La France contribue au financement du groupe de travail sous trois formes : une subvention de fonctionnement versée en 2003 a permis le démarrage des travaux du secrétariat ; deux économistes ayant statut d'assistants techniques ont été mis à disposition du secrétariat depuis juillet 2003, pour deux ans et demi ; un projet sur le Fonds de solidarité prioritaire (FSP) a été élaboré avec le secrétariat du groupe de travail international et permettra, en particulier, d'assurer la participation effective des pays du Sud, notamment ceux appartenant à la ZSP. La participation suédoise est d'un montant équivalent. D'autres parties tierces (Allemagne, Royaume-Uni, Autriche, Pays-Bas) réunies dans le « groupe des amis » contribuent également aux travaux du groupe de travail par le financement d'études et des contributions financières.

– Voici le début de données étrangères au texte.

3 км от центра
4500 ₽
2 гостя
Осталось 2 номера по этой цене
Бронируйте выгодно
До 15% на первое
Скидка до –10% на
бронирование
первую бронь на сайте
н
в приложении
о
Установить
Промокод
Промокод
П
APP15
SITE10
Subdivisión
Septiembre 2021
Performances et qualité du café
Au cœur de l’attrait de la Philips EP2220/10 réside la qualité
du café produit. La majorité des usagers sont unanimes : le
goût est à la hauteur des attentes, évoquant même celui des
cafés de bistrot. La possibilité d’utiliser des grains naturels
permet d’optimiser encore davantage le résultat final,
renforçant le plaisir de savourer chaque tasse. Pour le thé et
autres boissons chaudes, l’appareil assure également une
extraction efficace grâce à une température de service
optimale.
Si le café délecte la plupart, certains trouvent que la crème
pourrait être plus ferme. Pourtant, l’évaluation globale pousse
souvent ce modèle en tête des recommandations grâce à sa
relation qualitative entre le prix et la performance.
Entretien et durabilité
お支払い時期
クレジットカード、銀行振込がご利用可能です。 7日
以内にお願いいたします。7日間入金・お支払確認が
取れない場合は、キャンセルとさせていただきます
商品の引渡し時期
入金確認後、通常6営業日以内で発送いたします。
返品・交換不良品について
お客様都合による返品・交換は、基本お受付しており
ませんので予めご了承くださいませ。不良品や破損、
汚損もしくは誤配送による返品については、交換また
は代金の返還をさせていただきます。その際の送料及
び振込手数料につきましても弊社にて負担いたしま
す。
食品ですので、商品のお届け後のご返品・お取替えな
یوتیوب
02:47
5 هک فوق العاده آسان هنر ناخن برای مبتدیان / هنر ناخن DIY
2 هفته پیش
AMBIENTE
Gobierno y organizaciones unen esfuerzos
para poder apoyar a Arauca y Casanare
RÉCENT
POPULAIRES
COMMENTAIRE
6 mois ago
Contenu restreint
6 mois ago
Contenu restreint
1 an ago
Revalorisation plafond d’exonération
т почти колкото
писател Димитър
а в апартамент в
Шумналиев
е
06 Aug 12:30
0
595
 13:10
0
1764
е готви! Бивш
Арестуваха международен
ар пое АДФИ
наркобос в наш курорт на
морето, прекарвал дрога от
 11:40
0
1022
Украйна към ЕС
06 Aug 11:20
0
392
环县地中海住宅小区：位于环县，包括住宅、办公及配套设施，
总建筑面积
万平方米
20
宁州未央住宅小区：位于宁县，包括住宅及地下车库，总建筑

Les réunions du groupe des amis et du groupe de travail international ont permis de dégager trois principes de détermination des BPM essentiels : le principe de subsidiarité, l'incapacité des pays à traiter seuls ces questions, la nécessité d'une action collective et multilatérale, conduite ensemble par les pays développés et les pays en voie de développement. Six domaines prioritaires ont été retenus : paix et sécurité, commerce international, stabilité financière internationale, gestion durable des ressources naturelles, prévention et contrôle des maladies transmissibles, connaissance et recherche. Trois questions transversales font l'objet d'études : les succès et échecs dans l'offre de BPM, l'éventail des options de financement, le cadre institutionnel international pour la gestion des BPM.

* 24 Votre rapporteur spécial relève toutefois que la législation fiscale française, sur ce sujet, a fait preuve d'une faculté d'anticipation peu commune puisqu'elle a déjà prévu l'insertion d'un dispositif de taxation internationale des transactions en devises ! L'article 88 de la loi de finances pour 2002, codifié sous l'article 235 ter ZD du code général des impôts, a néanmoins prévu que ce dispositif n'entre en vigueur que lorsque l'ensemble des Etats membres de l'Union européenne aura adopté une taxe similaire. L'application d'un tel mécanisme de régulation sur le seul territoire national aboutirait en effet à pénaliser l'activité financière du pays et serait finalement dépourvue de tout effet véritable, compte tenu du caractère volatil des activités concernées.